В “Доказательстве смерти” есть два прекрасных образа, за каждым из которых легко увидеть определенный метод. Первый – машина Майка, специально приспособленная для съемок и становящаяся для сбрендившего владельца оружием убийства. Такую же нечестную игру вел до сих пор со своей публикой и сам Тарантино. Он делал ставку на узнаваемость цитат и стилей, крепко сидел за рулем каждого своего фильма-автомобиля и доставлял опасное удовольствие сидевшему на пассажирском сидении зрителю. Второй – поездка “на палубе”, где непристегнутая Зои вдыхает чистый воздух сельской дороги и кричит от счастья, купаясь в чистом адреналине. Так ведет себя и нынешний Тарантино, который плюет на контакт с публикой и перестает ей подмигивать, ловит собственный кайф и надеется на оргазм-катарсис, каким, бесспорно, становится в “Доказательстве смерти” жестокий и смешной финал.

Описание задания »
Допишите текст о фильме «Доказательство смерти», начав сразу после его последнего предложения.

Исходные данные »
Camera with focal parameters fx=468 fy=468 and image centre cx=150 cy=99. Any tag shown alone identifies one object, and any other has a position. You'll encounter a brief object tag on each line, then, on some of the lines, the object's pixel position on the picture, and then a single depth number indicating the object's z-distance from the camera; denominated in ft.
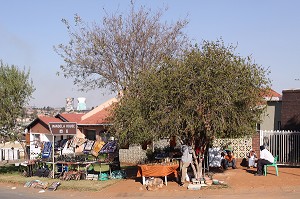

Ответ на задание »
Российское название пятого фильма Тарантино – результат недоразумения, автоматического компьютерного перевода: речь идет всего лишь о “смертенепробиваемой” машине, выражение “death proof” создано по аналогу с “bulletproof” (пуленепробиваемый) или “waterproof” (водонепроницаемый). Однако есть какая-то сермяжная правда и в странненьком сочетании “Доказательство смерти”. Влюбленный в кинематограф Квентин Тарантино походя, без особых сложностей, подтвердил апокалиптические прогнозы о скорой кончине важнейшего из искусств – и отправился дальше, как ни в чем не бывало, продолжая его воспевать. Недаром в парном фильме проекта Grindhouse “Планета страха” Тарантино играл роль похотливого зомби. Кинематограф умер, а он по-прежнему его любит.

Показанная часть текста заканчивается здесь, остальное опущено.